Задание 1
В каком году, согласно отрывку о покорении Туркестана, вышел обобщающий труд «Центральная Азия в составе Российской империи»?
Задание 2
Перепишите часть отрывка о покорении Туркестана, начиная со слов «Схожей позиции придерживаются» и заканчивая словами «позиции на Балканах.». Замените в ней «Средней Азии» на «Туркестана».

Фрагмент страницы
* * *

В постсоветской российской историографии основной целью покорения Туркестана называется стремление создать плацдарм для борьбы с Великобританией в Центральноазиатском регионе, который после Крымской войны 1853–1856 гг. превратился в фактор огромной политической и стратегической важности. Впервые эта позиция была озвучена в трудах известного специалиста по внешней политике Российской империи Н.С. Киняпиной еще в 1980-х гг. В написанной в соавторстве с М.М. Блиевым и В.В. Дегоевым монографии «Кавказ и Средняя Азия во внешней политике России. Вторая половина XVIII – 80-е годы XIX в.» историк отмечала: «Выясняя причины, побудившие правительство России к 1863–1864 гг. изменить тактику и перейти к активным действиям в Средней Азии, необходимо выделить две: политическую и экономическую. Не противопоставляя их, а соединяя, следует сказать, что политические мотивы (борьба с Англией за господство над государствами Среднего Востока и Средней Азии) в 60–80-е гг. XIX в. для России были определяющими».
Схожей позиции придерживаются и авторы обобщающего труда «Центральная Азия в составе Российской империи», вышедшего в 2008 г. По их мнению, присоединение Средней Азии было нацелено на расширение влияния России в регионе и на восстановление ее престижа страны в Европе и возвращению ей статуса великой державы. Активная политика в Центральной Азии могла держать Британию в постоянном напряжении, делая тем самым лондонский кабинет более уступчивым и сговорчивым при решении «восточного вопроса», что позволяло России вернуть утраченные позиции на Балканах.
Современный историк Е.Ю. Сергеев в качестве целей русской политики в Средней Азии, помимо противостояния Великобритании, называет геостратегические устремления России к естественным границам, которые, по мнению автора, лежали на берегах Персидского залива и Индийского океана. Другим мотивом движения России на юг автор считает цивилизаторскую миссию, заключавшуюся в ликвидации местных деспотий с их антигуманными законами, всеобщим бесправием, нищетой и болезнями.

* * *

[Задания на чтение диаграмм]

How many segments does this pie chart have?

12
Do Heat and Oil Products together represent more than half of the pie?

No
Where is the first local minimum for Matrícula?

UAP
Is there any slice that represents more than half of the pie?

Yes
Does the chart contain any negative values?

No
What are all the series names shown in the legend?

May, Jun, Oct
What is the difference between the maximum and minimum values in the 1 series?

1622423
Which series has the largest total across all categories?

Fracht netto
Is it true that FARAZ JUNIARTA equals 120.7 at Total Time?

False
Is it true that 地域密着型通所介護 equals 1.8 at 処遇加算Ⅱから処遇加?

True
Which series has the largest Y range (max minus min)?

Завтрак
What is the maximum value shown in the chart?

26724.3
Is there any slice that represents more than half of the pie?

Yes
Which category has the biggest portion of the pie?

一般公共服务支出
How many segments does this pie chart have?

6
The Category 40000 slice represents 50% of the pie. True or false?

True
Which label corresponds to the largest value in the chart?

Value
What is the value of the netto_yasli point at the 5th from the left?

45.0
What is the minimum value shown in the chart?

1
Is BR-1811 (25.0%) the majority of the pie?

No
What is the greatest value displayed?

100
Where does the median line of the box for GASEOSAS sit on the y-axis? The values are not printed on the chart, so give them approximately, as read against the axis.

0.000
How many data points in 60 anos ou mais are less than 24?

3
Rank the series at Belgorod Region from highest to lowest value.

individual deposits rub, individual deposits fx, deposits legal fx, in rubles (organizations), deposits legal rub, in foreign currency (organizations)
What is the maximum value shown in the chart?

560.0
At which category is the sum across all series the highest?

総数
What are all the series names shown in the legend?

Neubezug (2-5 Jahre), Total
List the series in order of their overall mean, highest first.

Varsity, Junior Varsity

* * *

Ответ 1
В 2008 году.

Ответ 2
Схожей позиции придерживаются и авторы обобщающего труда «Центральная Азия в составе Российской империи», вышедшего в 2008 г. По их мнению, присоединение Туркестана было нацелено на расширение влияния России в регионе и на восстановление ее престижа страны в Европе и возвращению ей статуса великой державы. Активная политика в Центральной Азии могла держать Британию в постоянном напряжении, делая тем самым лондонский кабинет более уступчивым и сговорчивым при решении «восточного вопроса», что позволяло России вернуть утраченные позиции на Балканах.